No fui el único. Muchos relacionamos de inmediato a nuestro sistema judicial con el árbitro que marcó el penal que no fue y que nos sacó del Mundial. Pero ojo, al igual que en un litigio donde se presume que el juez está vendido, el abogado debe ganar si es que la razón lo asiste, la Selección (cada vez más poderosa y muy distinta de cuando era un equipito chirris sin carácter) debió de haberle ganado a Holanda aún con una presunción semejante y que se notó desde el primer partido. Y en concreto en el que nos dejó fuera —sabiendo del arbitraje tendencioso—, debieron de haber metido dos o tres goles antes de los siete minutos finales durante los cuales los holandeses (desde su perspectiva) lograron un milagro.

Algunas diferencias: las decisiones de los árbitros de futbol son de una sola instancia, inmediatas e inapelables. Las de los jueces son de varias instancias, toman su tiempo (desgraciadamente muchas veces de forma excesiva) y son apelables.
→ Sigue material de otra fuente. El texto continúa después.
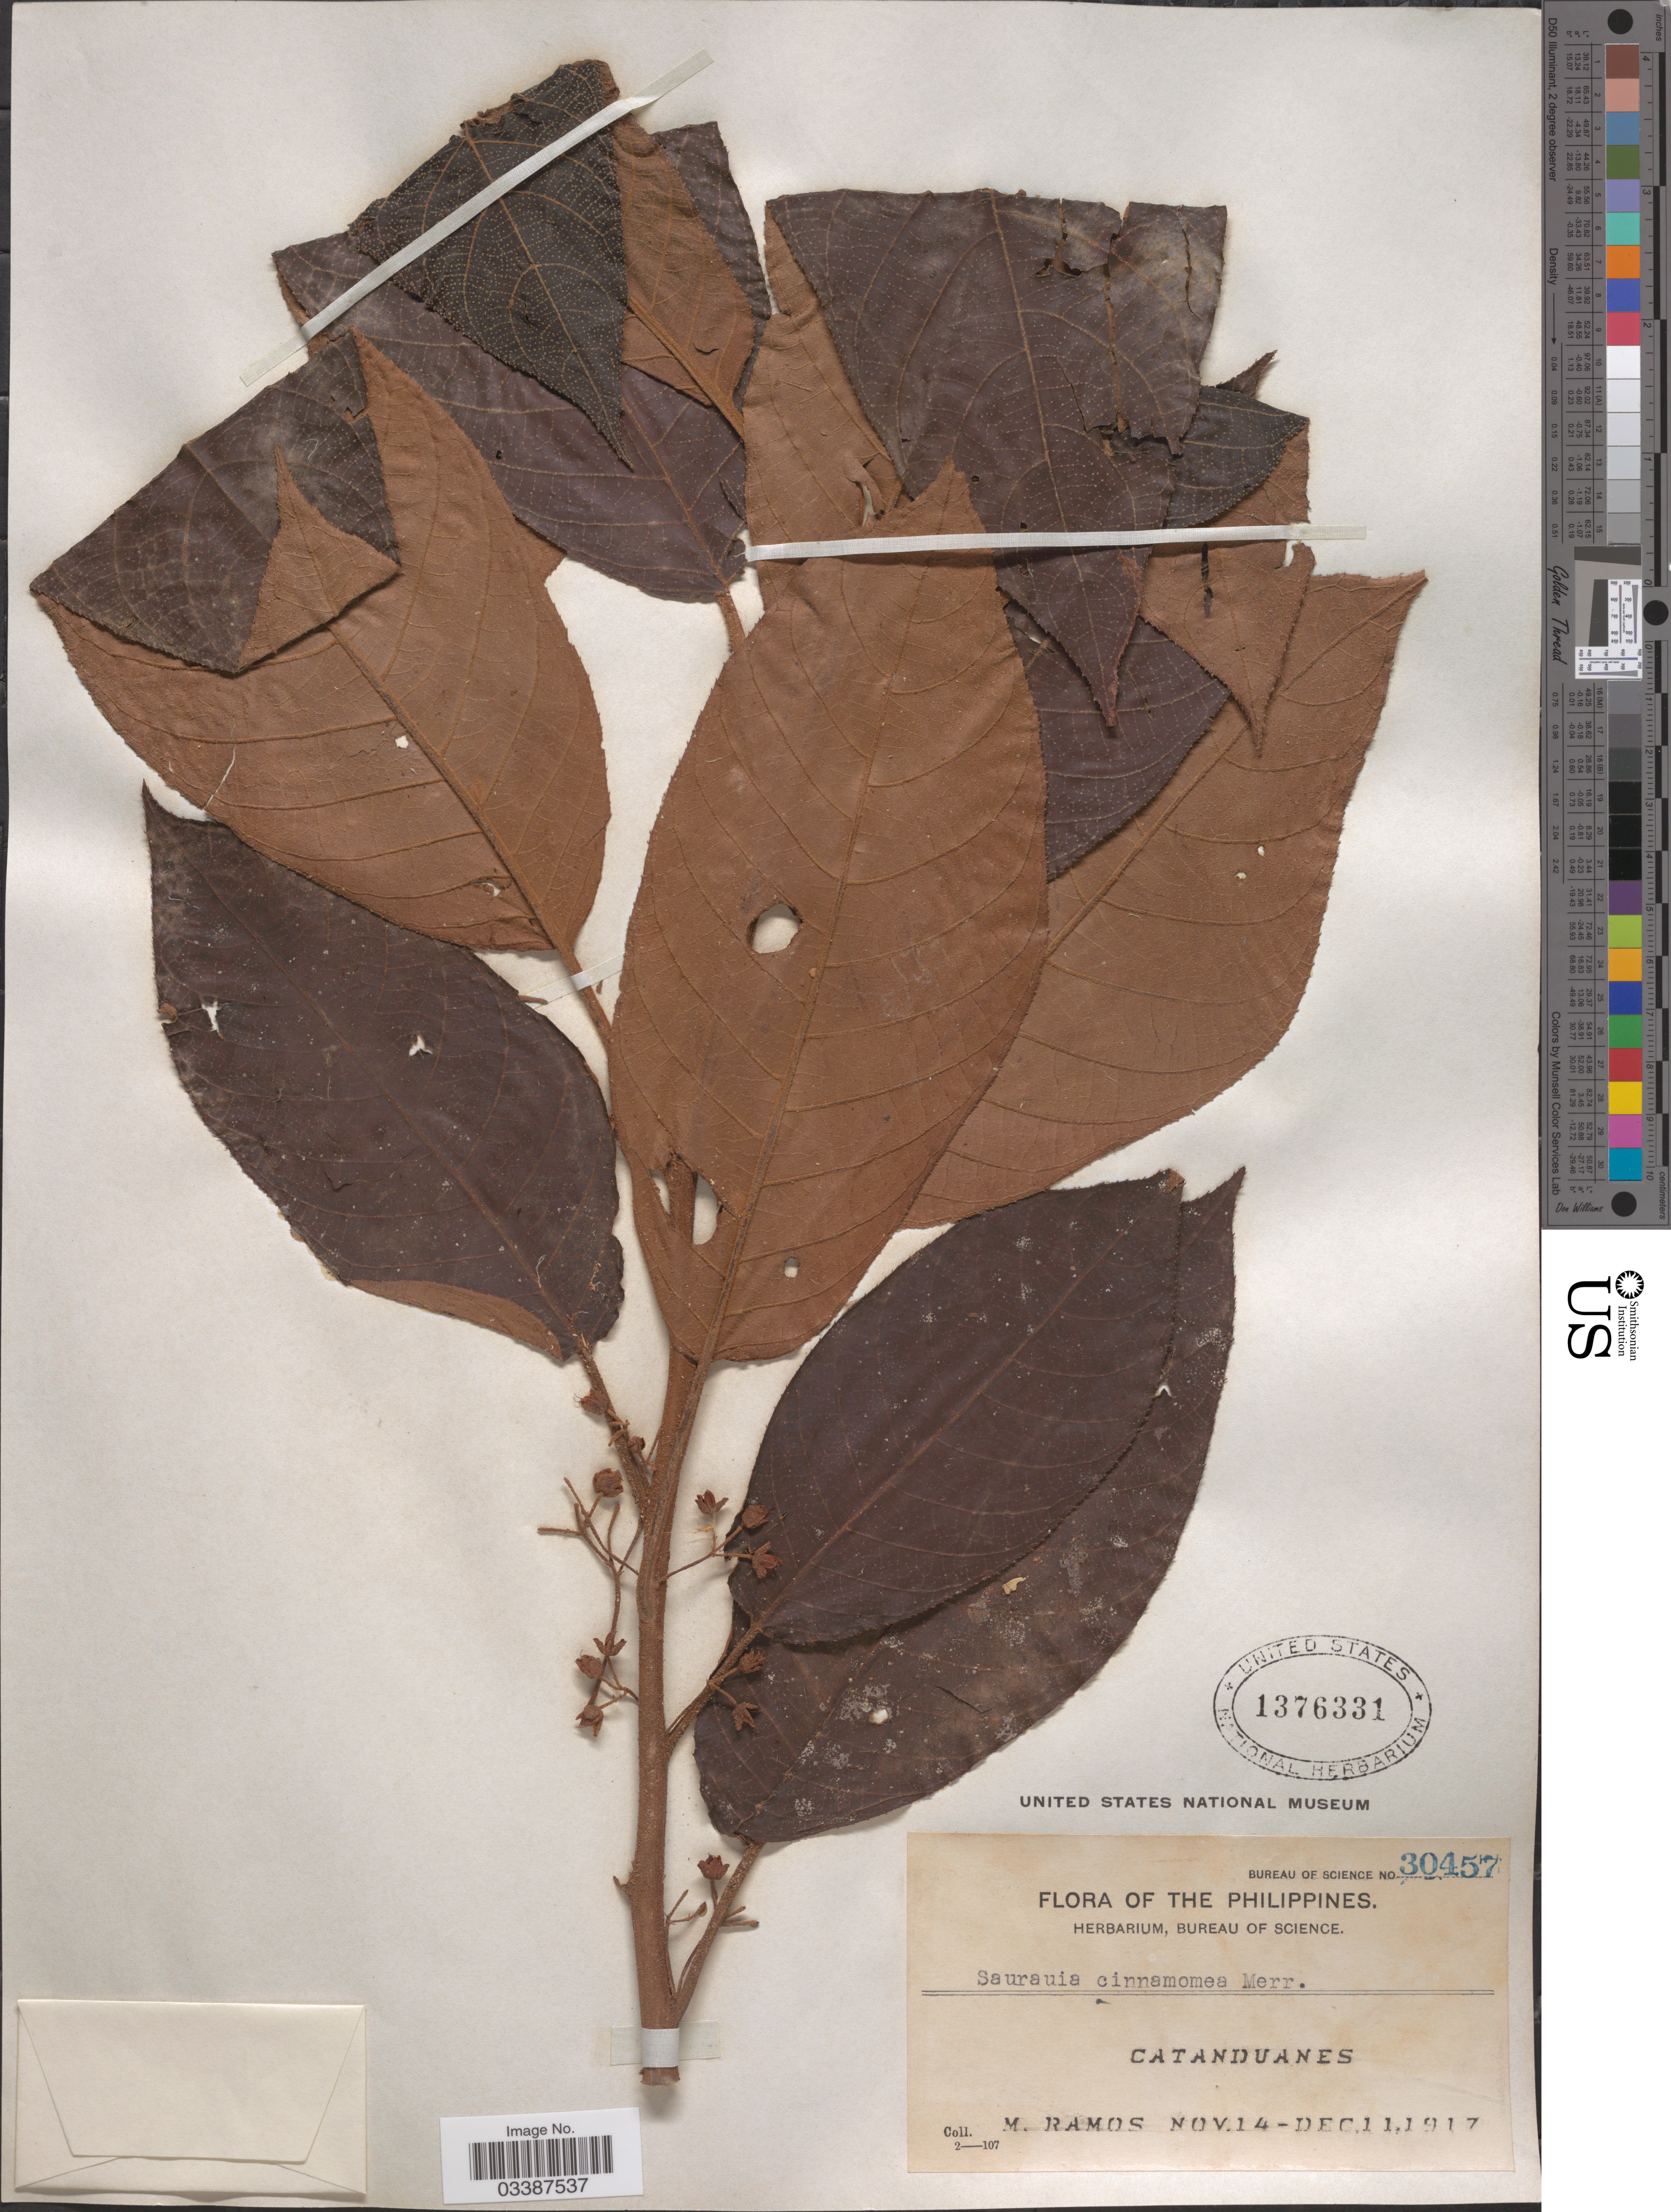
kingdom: Plantae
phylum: Tracheophyta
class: Magnoliopsida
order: Ericales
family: Actinidiaceae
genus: Saurauia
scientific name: Saurauia cinnamomea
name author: Merr.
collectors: M. Ramos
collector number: Bureau of Science 30457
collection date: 1917-11-14/1917-12-11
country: Philippines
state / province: Bicol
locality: Catanduanes.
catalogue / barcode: US 1376331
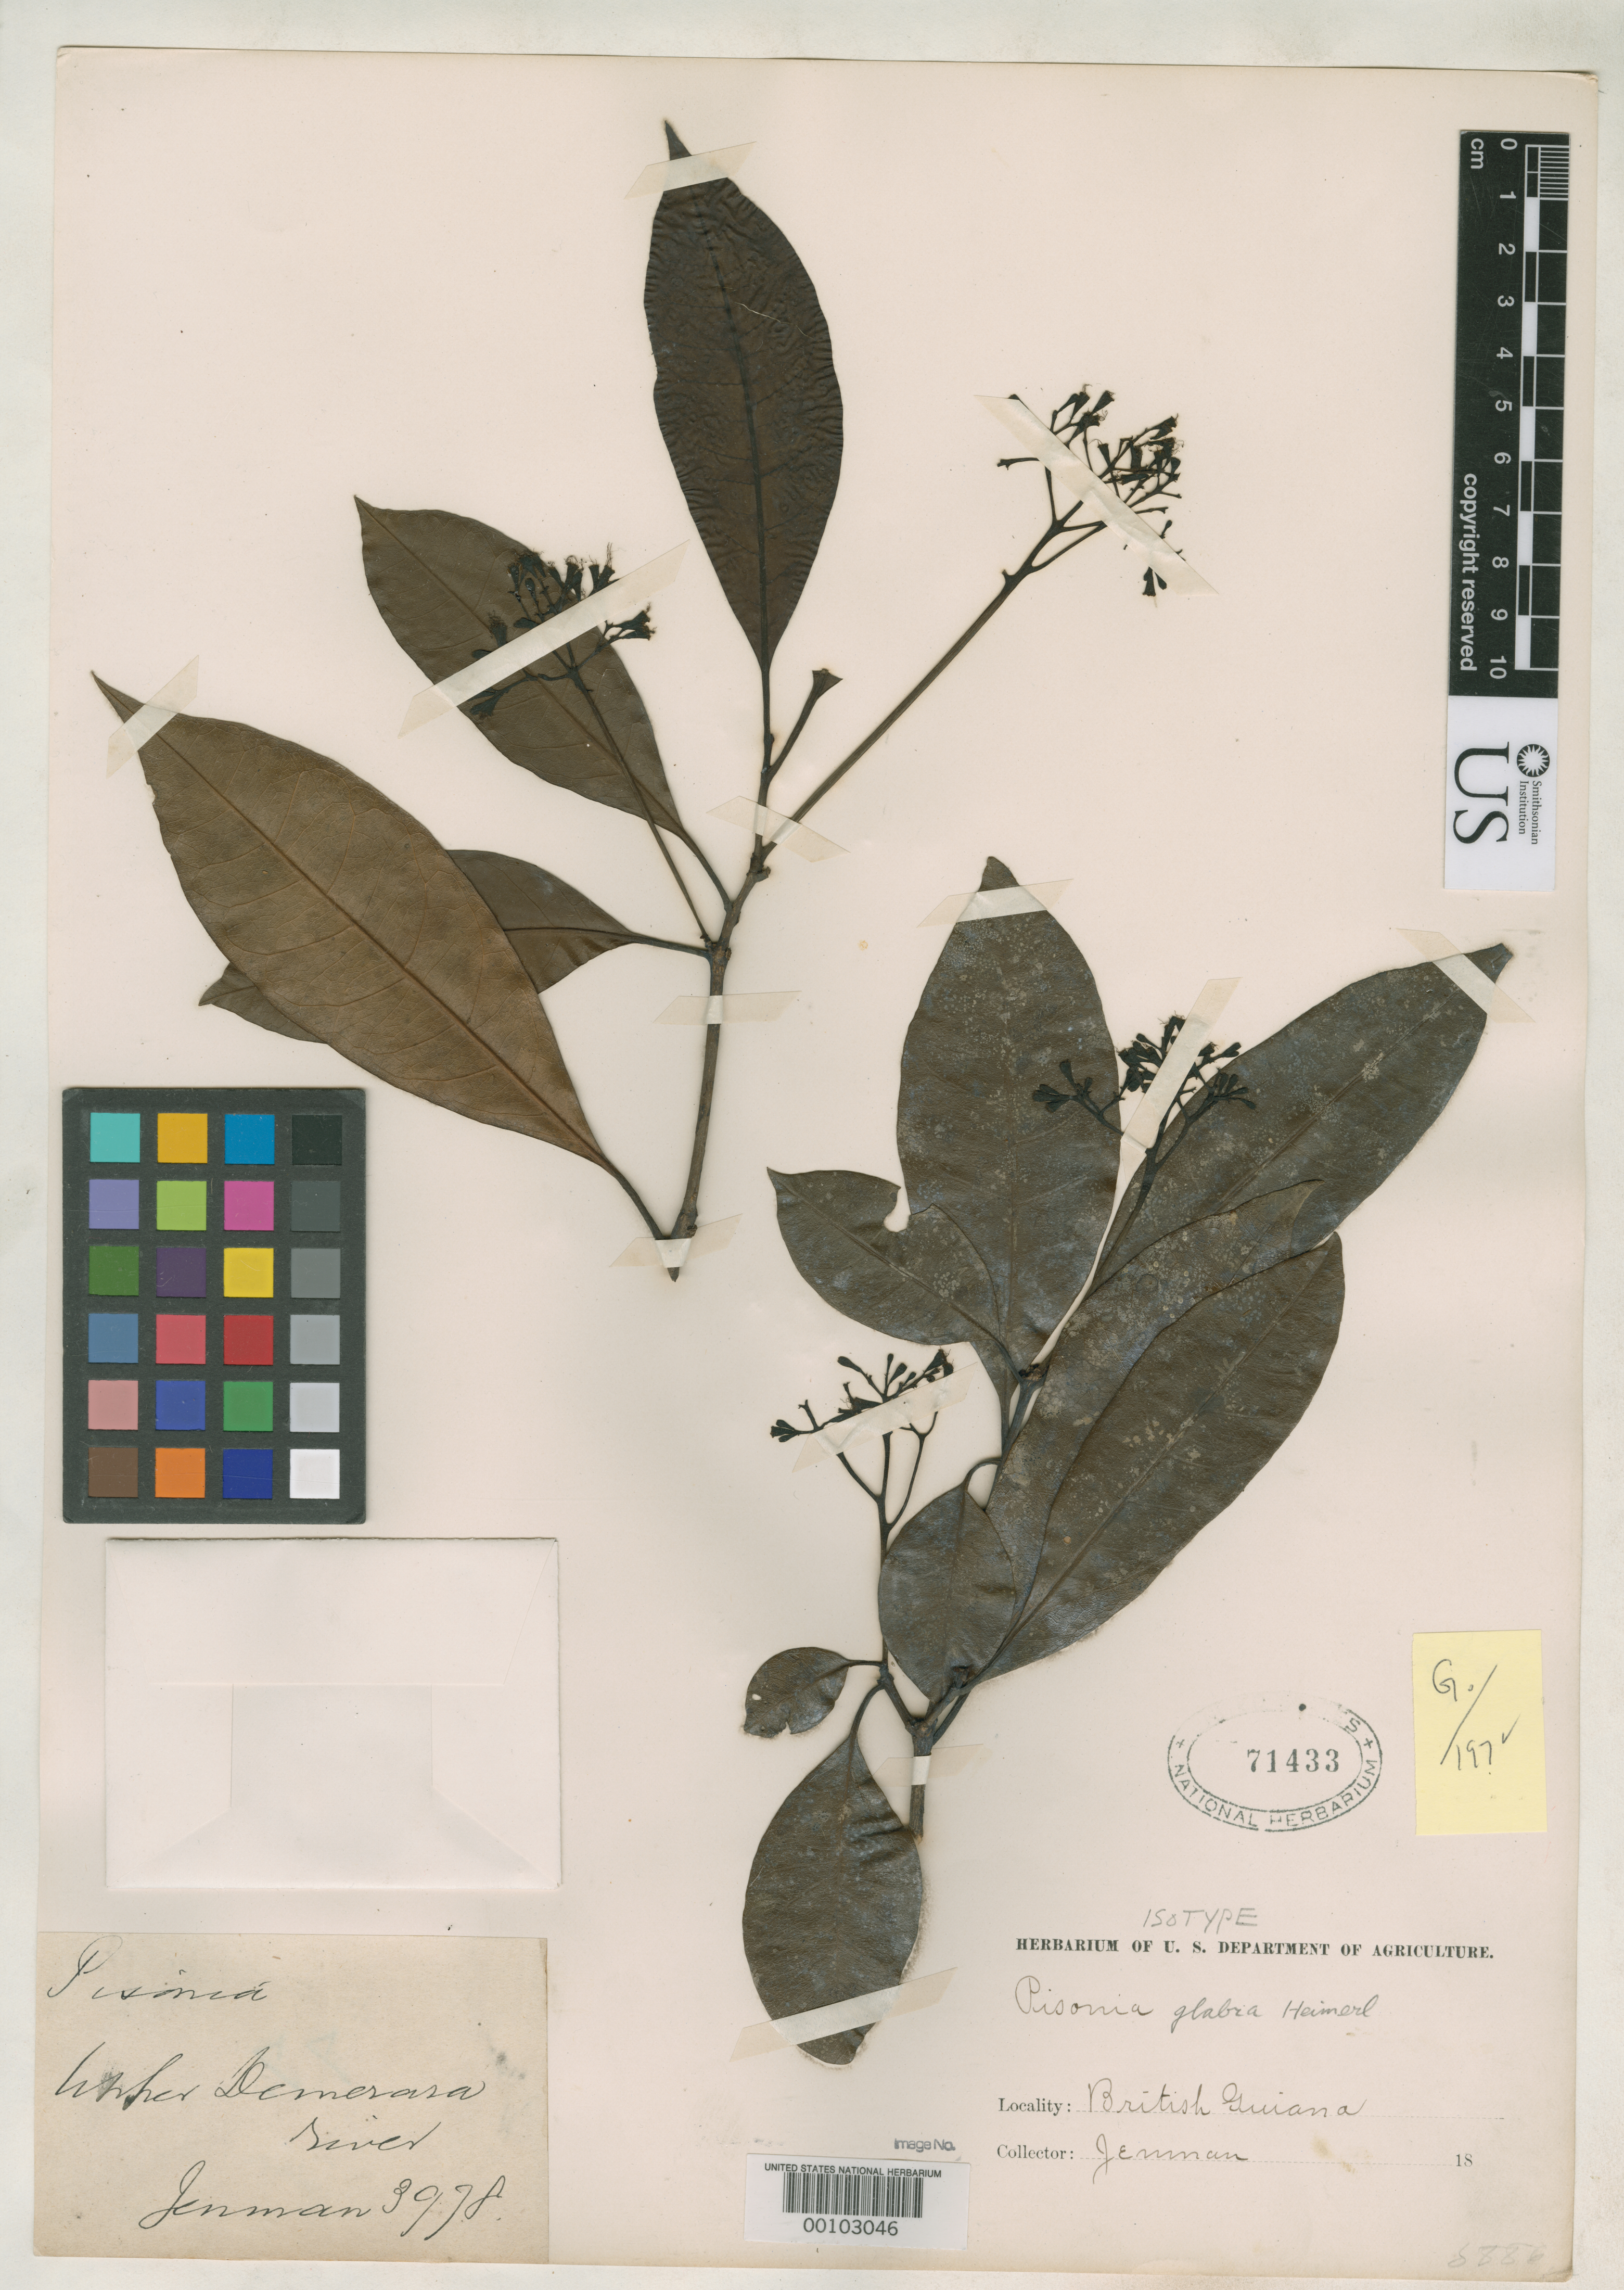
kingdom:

Pero en ambos casos los clavados (mentir o engañar a las autoridades o a la contraparte en el caso del derecho y fingir una falta en el caso del futbol) no son sancionados ni legal ni moralmente en general. Y eso nos lleva al siguiente cuestionamiento: ¿De haber ocurrido las cosas al revés en el dichoso partido, estaríamos escondiéndonos del bochorno por haber ganado a “la mala”, o estaríamos pitorreándonos de los holandeses y bendiciendo a la diosa fortuna y al “clavadista” con nuestro reconocido tono festivo? ¿La expresión de moda o meme sería #sifuepenal? Yo creo que sí.

Pero bueno, la expresión juguetona del “no fue penal”, tan repetida principalmente en redes sociales, finalmente trae consigo una exigencia de cumplimiento de las normas y evitar la corrupción. Y también (aunque parezca contradicción) se tiene toda la razón, porque aún cuando habrá quien alegue que si el árbitro hubiera sancionado correctamente todo el partido, de todas formas hubiéramos perdido; la realidad es que eso no se puede saber ya que muchos elementos hubieran variado: el azar, los tiempos, estrategias, estados de ánimo, concentración, marcadores, etcétera. Esto es: los errores de los árbitros son determinantes. Y también los de los jueces.

Por ello, las exigencias de algunos a la FIFA para que se utilice la tecnología (que ya existe) para revisar las decisiones arbitrales complejas o que pudieran ser un error, me parecen completamente justificadas y me uno a sus voces para que se convierta en una regla general: la no revisión actual, causa los mismos daños que la impunidad en nuestras sociedades como la ausencia de credibilidad.

Y tal como lo señaló ayer la CANACO Guadalajara, la impunidad es la medida peor evaluada de entre las que determinan la competitividad en nuestro Estado. Dicha organización pide además la creación de un plan de trabajo para rescatar a la Fiscalía y al Poder Judicial local. Ojalá prospere, ya que efectivamente esas entidades tienen muy serios problemas de corrupción.